OBJECTIVE ▸ According to the forum thread below on coil building, what is the key in vaping?

ARTICLE ▸
View attachment 345923 View attachment 345924

I now use 6 wraps 30 gauge with hemp fiber, getting 1.6ohm in my builds and with the Provari's and kicks I have found the sweet spot for my protank builds. I used 32 gauge for the longest time and got tired of the coil warping, distorting and kinking when your rewicking. The 30 is a bit thicker and IMO stands up much better than the 32 in the long run.

That looks pretty sweet right there. I don't think I can do it with my 28g, at least not the dual coil unless I can manage nano coils. I tried a vertical coil and wasn't really impressed with it. Probably because I couldn't figure out a good way to wick it. I tried a few variations but it just didn't perform well. I have my wire now so I'll give it another go sooner or later.

EDIT: Are those separate coils or is it a figure 8/infinity coil? I think I'm going to try a figure 8.

I have done a 12 wrap 28 gauge and a 9 wrap 30 gauge using cotton and a cotton flavor wick. It works alright but I get a lot of popping. What can I do to solve that?

Do you mean popping, or gurgling and spitting? Are you getting juice in your mouth?

If it's just popping, audible only, then that's fine. That's the sweet sound of vaping.

If it's gurgling and spitting and you're drinking your juice, well... (I almost returned my PT2 because of this when I first got it, took a couple days of researching to finally fix it)

You might have to play around with how you wick it. I've been using slightly more cotton than I used to, just so it's ever so slightly tighter than snug inside the coil, and then I put just as much on top for a flavor wick. Also try running two of the bowel shaped seals. Put one on how it was meant to be, and the put another on facing the other direction. You might have to push a little to get it started threading when you install the base back onto the tank. It could also be how you draw from the device. Long slow pulls are the key in vaping. Another possibility is your vg/pg ratio. I run high vg, either 100% or 70/30. The thicker liquid won't wick as fast.

EXTRACTED INFORMATION ▸

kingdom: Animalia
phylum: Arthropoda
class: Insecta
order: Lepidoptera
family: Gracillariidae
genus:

ANSWER ▸ Long slow pulls.